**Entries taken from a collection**
★ ★ ★ ★ ★ ★ ★

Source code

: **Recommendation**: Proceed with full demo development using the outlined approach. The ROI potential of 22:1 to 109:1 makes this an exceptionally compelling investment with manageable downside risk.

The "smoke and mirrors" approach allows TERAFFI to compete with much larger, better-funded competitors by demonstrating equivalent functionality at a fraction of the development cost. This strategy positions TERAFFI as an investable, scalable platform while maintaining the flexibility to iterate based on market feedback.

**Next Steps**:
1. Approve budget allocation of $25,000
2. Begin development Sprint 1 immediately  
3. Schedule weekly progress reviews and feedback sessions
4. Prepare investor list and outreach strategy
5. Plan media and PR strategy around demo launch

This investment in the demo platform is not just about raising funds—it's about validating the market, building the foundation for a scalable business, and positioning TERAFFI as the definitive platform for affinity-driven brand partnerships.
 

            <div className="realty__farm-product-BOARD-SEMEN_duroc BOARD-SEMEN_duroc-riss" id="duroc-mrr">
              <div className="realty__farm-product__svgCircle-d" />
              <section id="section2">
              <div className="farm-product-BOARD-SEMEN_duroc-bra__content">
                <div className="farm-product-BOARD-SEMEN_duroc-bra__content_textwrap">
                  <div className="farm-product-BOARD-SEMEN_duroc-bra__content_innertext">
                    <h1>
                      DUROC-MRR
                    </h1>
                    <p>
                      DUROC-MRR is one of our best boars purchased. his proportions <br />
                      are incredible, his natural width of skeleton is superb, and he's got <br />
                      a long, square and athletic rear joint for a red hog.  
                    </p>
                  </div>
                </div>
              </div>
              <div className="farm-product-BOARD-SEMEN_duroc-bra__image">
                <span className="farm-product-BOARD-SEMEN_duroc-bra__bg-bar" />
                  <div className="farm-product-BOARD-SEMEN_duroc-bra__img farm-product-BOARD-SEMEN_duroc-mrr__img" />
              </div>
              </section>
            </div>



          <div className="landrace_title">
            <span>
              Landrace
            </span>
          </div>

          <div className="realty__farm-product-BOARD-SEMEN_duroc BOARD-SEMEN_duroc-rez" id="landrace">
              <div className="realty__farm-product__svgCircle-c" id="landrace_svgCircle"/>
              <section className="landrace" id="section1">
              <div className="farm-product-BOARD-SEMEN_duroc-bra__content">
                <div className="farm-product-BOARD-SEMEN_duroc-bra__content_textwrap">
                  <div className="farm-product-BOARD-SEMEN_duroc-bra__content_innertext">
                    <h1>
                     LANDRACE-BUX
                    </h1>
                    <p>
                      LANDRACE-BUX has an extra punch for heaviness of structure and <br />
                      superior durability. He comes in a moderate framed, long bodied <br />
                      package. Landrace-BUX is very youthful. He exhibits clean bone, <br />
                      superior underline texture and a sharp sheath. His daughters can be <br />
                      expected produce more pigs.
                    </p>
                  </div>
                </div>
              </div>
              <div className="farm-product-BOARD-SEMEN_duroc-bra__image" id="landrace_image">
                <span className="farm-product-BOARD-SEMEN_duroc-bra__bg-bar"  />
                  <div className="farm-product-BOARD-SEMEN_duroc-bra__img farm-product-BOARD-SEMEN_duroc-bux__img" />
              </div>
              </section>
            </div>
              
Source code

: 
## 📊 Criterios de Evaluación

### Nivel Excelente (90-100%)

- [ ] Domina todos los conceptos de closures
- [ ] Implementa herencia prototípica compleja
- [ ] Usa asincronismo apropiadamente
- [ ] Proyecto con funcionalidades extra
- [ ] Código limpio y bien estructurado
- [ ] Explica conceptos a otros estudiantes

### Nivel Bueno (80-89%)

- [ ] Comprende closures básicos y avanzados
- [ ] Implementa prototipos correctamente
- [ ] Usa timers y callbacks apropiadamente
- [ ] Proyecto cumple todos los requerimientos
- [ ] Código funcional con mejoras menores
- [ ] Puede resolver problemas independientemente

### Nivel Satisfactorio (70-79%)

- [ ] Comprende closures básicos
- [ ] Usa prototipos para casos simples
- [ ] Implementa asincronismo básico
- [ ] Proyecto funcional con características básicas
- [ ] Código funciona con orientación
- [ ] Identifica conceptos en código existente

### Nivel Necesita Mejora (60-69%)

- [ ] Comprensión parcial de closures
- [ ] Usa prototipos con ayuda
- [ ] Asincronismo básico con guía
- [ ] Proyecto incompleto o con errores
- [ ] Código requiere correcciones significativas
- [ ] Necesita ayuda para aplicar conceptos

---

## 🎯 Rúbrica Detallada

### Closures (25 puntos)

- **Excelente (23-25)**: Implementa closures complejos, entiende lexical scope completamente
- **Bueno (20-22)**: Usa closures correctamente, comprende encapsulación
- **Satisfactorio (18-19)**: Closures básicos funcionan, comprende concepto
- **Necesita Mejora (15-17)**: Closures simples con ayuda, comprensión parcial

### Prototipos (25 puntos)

★ ★ ★ ★ ★ ★ ★

**WORK TASK**
Each entry shown above should be copied out exactly.

**RESPONSE**
Source code

: **Recommendation**: Proceed with full demo development using the outlined approach. The ROI potential of 22:1 to 109:1 makes this an exceptionally compelling investment with manageable downside risk.

The "smoke and mirrors" approach allows TERAFFI to compete with much larger, better-funded competitors by demonstrating equivalent functionality at a fraction of the development cost. This strategy positions TERAFFI as an investable, scalable platform while maintaining the flexibility to iterate based on market feedback.

**Next Steps**:
1. Approve budget allocation of $25,000
2. Begin development Sprint 1 immediately  
3. Schedule weekly progress reviews and feedback sessions
4. Prepare investor list and outreach strategy
5. Plan media and PR strategy around demo launch

This investment in the demo platform is not just about raising funds—it's about validating the market, building the foundation for a scalable business, and positioning TERAFFI as the definitive platform for affinity-driven brand partnerships.
 

            <div className="realty__farm-product-BOARD-SEMEN_duroc BOARD-SEMEN_duroc-riss" id="duroc-mrr">
              <div className="realty__farm-product__svgCircle-d" />
              <section id="section2">
              <div className="farm-product-BOARD-SEMEN_duroc-bra__content">
                <div className="farm-product-BOARD-SEMEN_duroc-bra__content_textwrap">
                  <div className="farm-product-BOARD-SEMEN_duroc-bra__content_innertext">
                    <h1>
                      DUROC-MRR
                    </h1>
                    <p>
                      DUROC-MRR is one of our best boars purchased. his proportions <br />
                      are incredible, his natural width of skeleton is superb, and he's got <br />
                      a long, square and athletic rear joint for a red hog.  
                    </p>
                  </div>
                </div>
              </div>
              <div className="farm-product-BOARD-SEMEN_duroc-bra__image">
                <span className="farm-product-BOARD-SEMEN_duroc-bra__bg-bar" />
                  <div className="farm-product-BOARD-SEMEN_duroc-bra__img farm-product-BOARD-SEMEN_duroc-mrr__img" />
              </div>
              </section>
            </div>



          <div className="landrace_title">
            <span>
              Landrace
            </span>
          </div>

          <div className="realty__farm-product-BOARD-SEMEN_duroc BOARD-SEMEN_duroc-rez" id="landrace">
              <div className="realty__farm-product__svgCircle-c" id="landrace_svgCircle"/>
              <section className="landrace" id="section1">
              <div className="farm-product-BOARD-SEMEN_duroc-bra__content">
                <div className="farm-product-BOARD-SEMEN_duroc-bra__content_textwrap">
                  <div className="farm-product-BOARD-SEMEN_duroc-bra__content_innertext">
                    <h1>
                     LANDRACE-BUX
                    </h1>
                    <p>
                      LANDRACE-BUX has an extra punch for heaviness of structure and <br />
                      superior durability. He comes in a moderate framed, long bodied <br />
                      package. Landrace-BUX is very youthful. He exhibits clean bone, <br />
                      superior underline texture and a sharp sheath. His daughters can be <br />
                      expected produce more pigs.
                    </p>
                  </div>
                </div>
              </div>
              <div className="farm-product-BOARD-SEMEN_duroc-bra__image" id="landrace_image">
                <span className="farm-product-BOARD-SEMEN_duroc-bra__bg-bar"  />
                  <div className="farm-product-BOARD-SEMEN_duroc-bra__img farm-product-BOARD-SEMEN_duroc-bux__img" />
              </div>
              </section>
            </div>
              
Source code

: 
## 📊 Criterios de Evaluación

### Nivel Excelente (90-100%)

- [ ] Domina todos los conceptos de closures
- [ ] Implementa herencia prototípica compleja
- [ ] Usa asincronismo apropiadamente
- [ ] Proyecto con funcionalidades extra
- [ ] Código limpio y bien estructurado
- [ ] Explica conceptos a otros estudiantes

### Nivel Bueno (80-89%)

- [ ] Comprende closures básicos y avanzados
- [ ] Implementa prototipos correctamente
- [ ] Usa timers y callbacks apropiadamente
- [ ] Proyecto cumple todos los requerimientos
- [ ] Código funcional con mejoras menores
- [ ] Puede resolver problemas independientemente

### Nivel Satisfactorio (70-79%)

- [ ] Comprende closures básicos
- [ ] Usa prototipos para casos simples
- [ ] Implementa asincronismo básico
- [ ] Proyecto funcional con características básicas
- [ ] Código funciona con orientación
- [ ] Identifica conceptos en código existente

### Nivel Necesita Mejora (60-69%)

- [ ] Comprensión parcial de closures
- [ ] Usa prototipos con ayuda
- [ ] Asincronismo básico con guía
- [ ] Proyecto incompleto o con errores
- [ ] Código requiere correcciones significativas
- [ ] Necesita ayuda para aplicar conceptos

---

## 🎯 Rúbrica Detallada

### Closures (25 puntos)

- **Excelente (23-25)**: Implementa closures complejos, entiende lexical scope completamente
- **Bueno (20-22)**: Usa closures correctamente, comprende encapsulación
- **Satisfactorio (18-19)**: Closures básicos funcionan, comprende concepto
- **Necesita Mejora (15-17)**: Closures simples con ayuda, comprensión parcial

### Prototipos (25 puntos)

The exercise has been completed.